To nie pierwszy raz, kiedy wokół popularnego „Chemika” zrobiło się gorąco za sprawą pomysłów wydziału edukacji Urzędu Miasta w Gorzowie. Podobny problem był trzy lata temu, kiedy tak jak teraz, również chciano wprowadzić do szkoły przy Czereśniowej klasy gimnazjalne. Wówczas i teraz pomysł ten spotkał się z ostrym sprzeciwem środowiska uczniów, nauczycieli i rodziców. 18 stycznia w auli szkoły odbyło się spotkanie osób związanych ze szkołą z radnymi, bo to oni ostatecznie zadecydują, czy kontrowersyjny pomysł stanie się faktem. Dyskusja momentami była emocjonalna i burzliwa.

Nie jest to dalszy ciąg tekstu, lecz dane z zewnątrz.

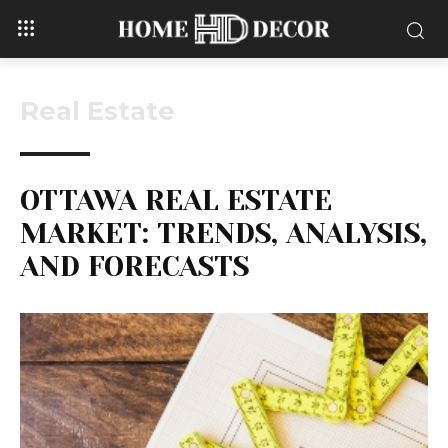
Real Estate
OTTAWA REAL ESTATE
MARKET: TRENDS, ANALYSIS,
AND FORECASTS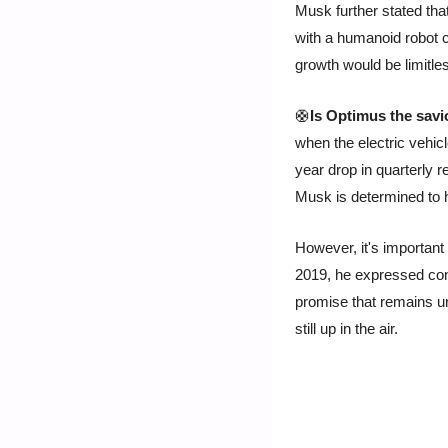
Musk further stated tha
with a humanoid robot c
growth would be limitle
🛟
Is Optimus the savi
when the electric vehic
year drop in quarterly r
Musk is determined to h
However, it's important 
2019, he expressed conf
promise that remains unf
still up in the air.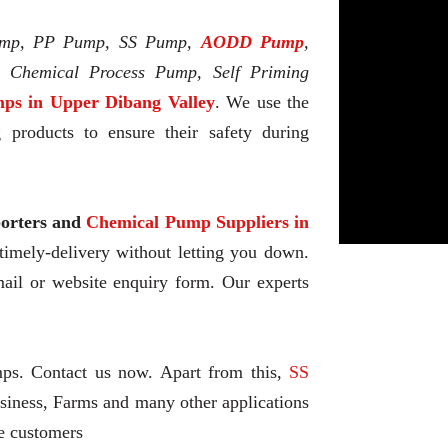
mp, PP Pump, SS Pump,
AODD Pump
,
l Chemical Process Pump, Self Priming
ps in Upper Dibang Valley
. We use the
 products to ensure their safety during
rters and
Chemical Pump Suppliers in
 timely-delivery without letting you down.
ail or website enquiry form. Our experts
mps. Contact us now. Apart from this,
SS
siness, Farms and many other applications
he customers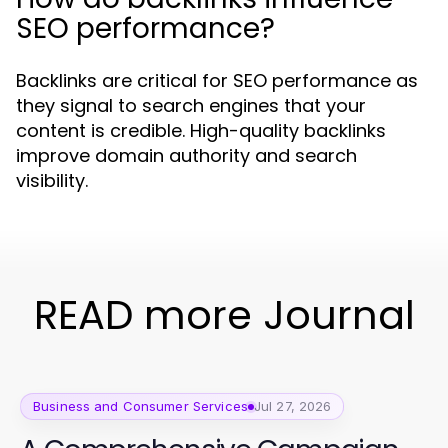
SEO performance?
Backlinks are critical for SEO performance as
they signal to search engines that your
content is credible. High-quality backlinks
improve domain authority and search
visibility.
READ more Journal
Business and Consumer Services
Jul 27, 2026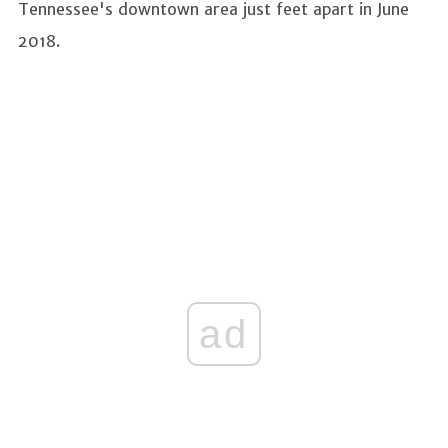
Tennessee's downtown area just feet apart in June
2018.
ad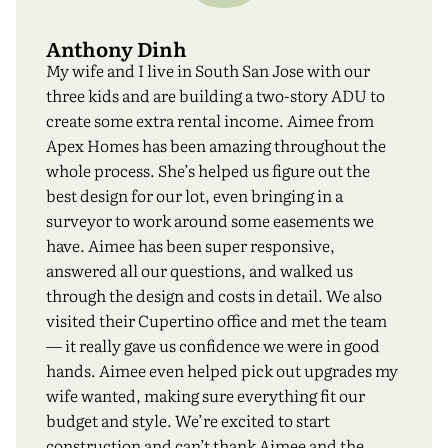
Anthony Dinh
My wife and I live in South San Jose with our
three kids and are building a two-story ADU to
create some extra rental income. Aimee from
Apex Homes has been amazing throughout the
whole process. She’s helped us figure out the
best design for our lot, even bringing in a
surveyor to work around some easements we
have. Aimee has been super responsive,
answered all our questions, and walked us
through the design and costs in detail. We also
visited their Cupertino office and met the team
— it really gave us confidence we were in good
hands. Aimee even helped pick out upgrades my
wife wanted, making sure everything fit our
budget and style. We’re excited to start
construction and can’t thank Aimee and the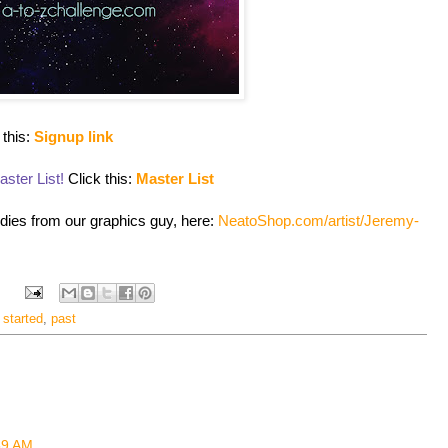
 this:
Signup link
ster List!
Click this:
Master List
odies from our graphics guy, here:
NeatoShop.com/artist/Jeremy-
 started
,
past
:59 AM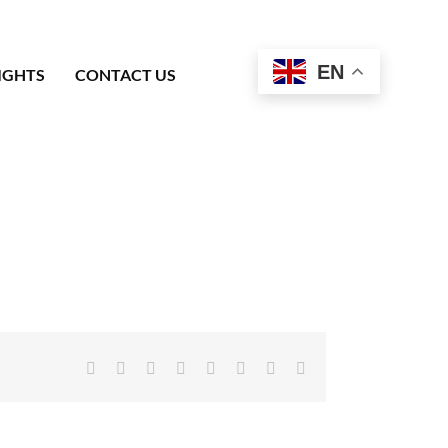
EN
IGHTS
CONTACT US
Facebook
X
Reddit
LinkedIn
Tumblr
Pinterest
Vk
Email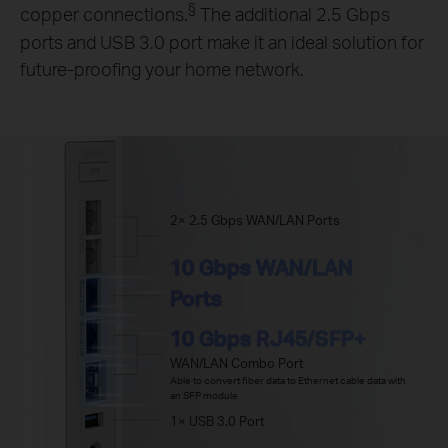
§
copper connections.
The additional 2.5 Gbps
ports and USB 3.0 port make it an ideal solution for
future-proofing your home network.
2× 2.5 Gbps WAN/LAN Ports
10 Gbps WAN/LAN
Ports
10 Gbps RJ45/SFP+
WAN/LAN Combo Port
Able to convert fiber data to Ethernet cable data with
an SFP module
1× USB 3.0 Port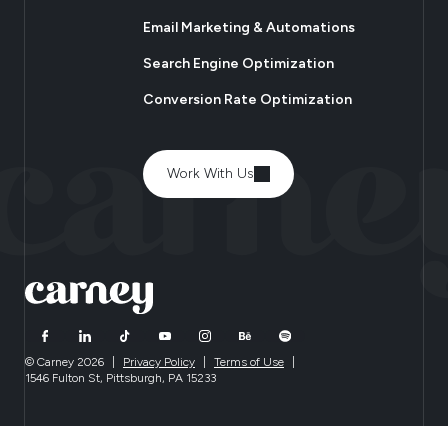
Email Marketing & Automations
Search Engine Optimization
Conversion Rate Optimization
Work With Us
© Carney 2026
|
Privacy Policy
|
Terms of Use
|
1546 Fulton St, Pittsburgh, PA 15233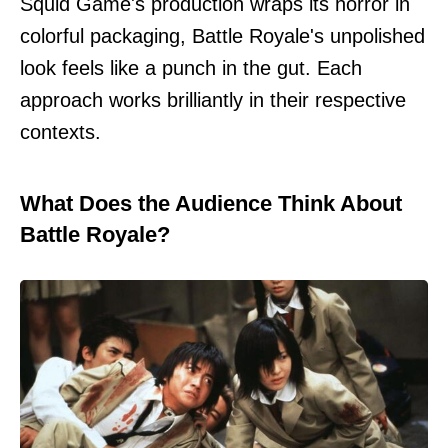
Squid Game's production wraps its horror in
colorful packaging, Battle Royale's unpolished
look feels like a punch in the gut. Each
approach works brilliantly in their respective
contexts.
What Does the Audience Think About
Battle Royale?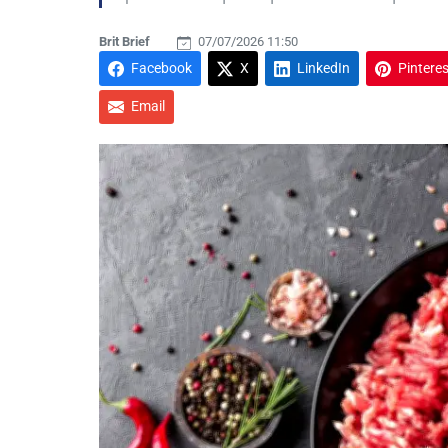
Brit Brief
07/07/2026 11:50
Facebook
X
LinkedIn
Pinteres
Email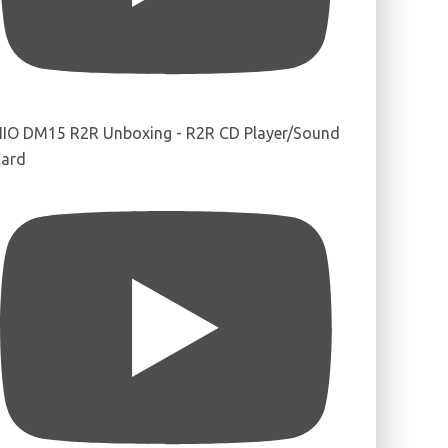
IIO DM15 R2R Unboxing - R2R CD Player/Sound
ard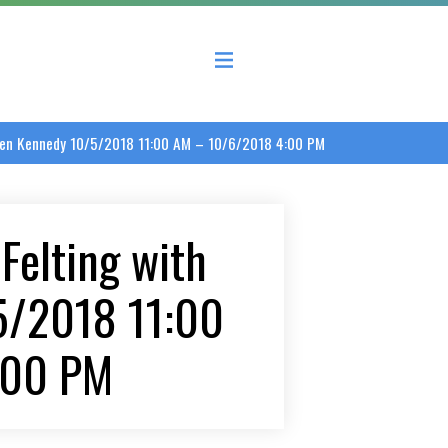
 County Economic Development Coalition
aren Kennedy 10/5/2018 11:00 AM – 10/6/2018 4:00 PM
Felting with
5/2018 11:00
:00 PM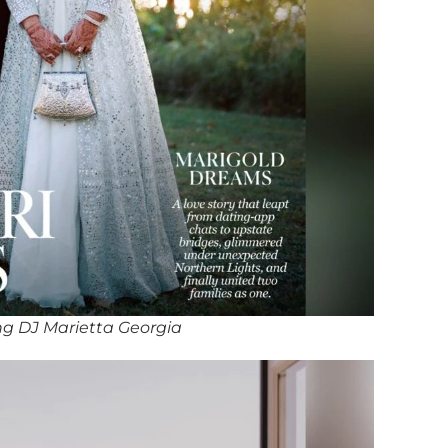
g DJ Marietta Georgia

Przedstawiciele szkoły od uczniów, którzy licznie wzięli udział w spotkaniu, po dyrektor Zespołu Szkół Technicznych i Ogólnokształcących próbowali przekonać władze miasta, że wprowadzanie do ich placówki gimnazjalistów nie jest dobrym pomysłem. Argumenty padały różne: m.in. takie, że jest zbyt duża różnica wieku, a tym samym rozwoju osobowego między dwudziestoletnimi uczniami technikum a trzynastolatkami z gimnazjum. Można było też usłyszeć, że ci ostatni niszczą sprzęt szkolny i mają problemy z integracją w szkole ponadgimnazjalnej. Jeden z uczniów stanął w obronie zdrowia nauczycieli twierdząc, że po lekcjach z gimnazjalistami pedagodzy są tak wykończeni psychicznie, że muszą brać urlopy zdrowotne. Adam Kozłowski, dyrektor wydziału edukacji, apelował, żeby nie robić z gimnazjalistów zła wcielonego i przekonywał, że propozycja wynika z demografii. - Proponujemy dwa oddziały gimnazjum rejonowego, ale jeżeli nie będzie naboru, to one tu nie powstaną. Poza tym to rozwiązanie przejściowe - mówił Kozłowski.
Nie przekonał jednak tym zebranych, których niepokój budziły również plany likwidacji klasy technicznej i licealnej.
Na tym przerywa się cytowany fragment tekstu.